Your assignment: Extract the text of every entry below exactly; leave images out.

Saved data entries

»»

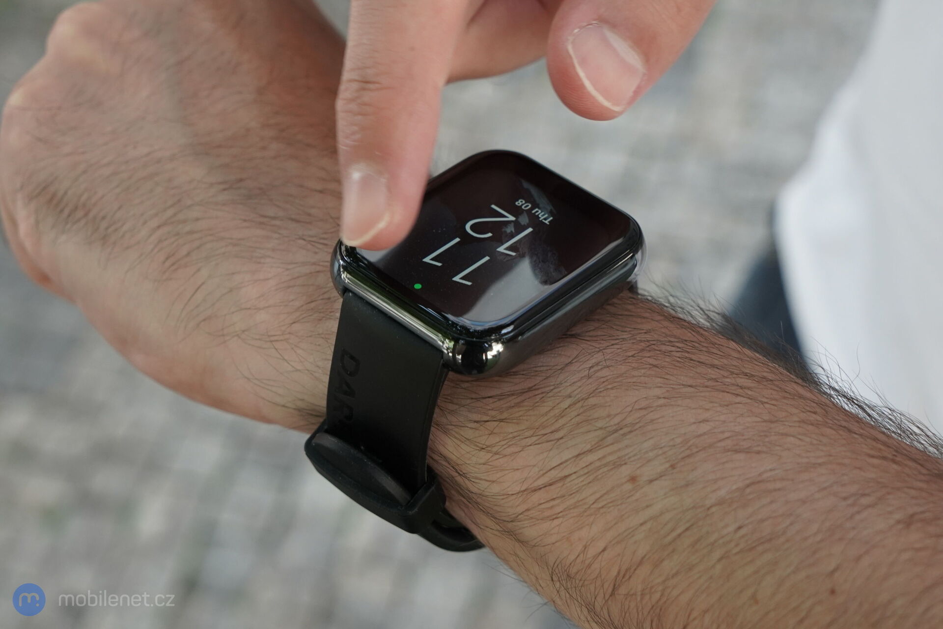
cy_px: 314
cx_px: 472
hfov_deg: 38.9
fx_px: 1336
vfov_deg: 26.5
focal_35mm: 51
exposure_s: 1/160
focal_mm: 51
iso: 1600
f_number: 8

««

Task solution:
cy_px: 314
cx_px: 472
hfov_deg: 38.9
fx_px: 1336
vfov_deg: 26.5
focal_35mm: 51
exposure_s: 1/160
focal_mm: 51
iso: 1600
f_number: 8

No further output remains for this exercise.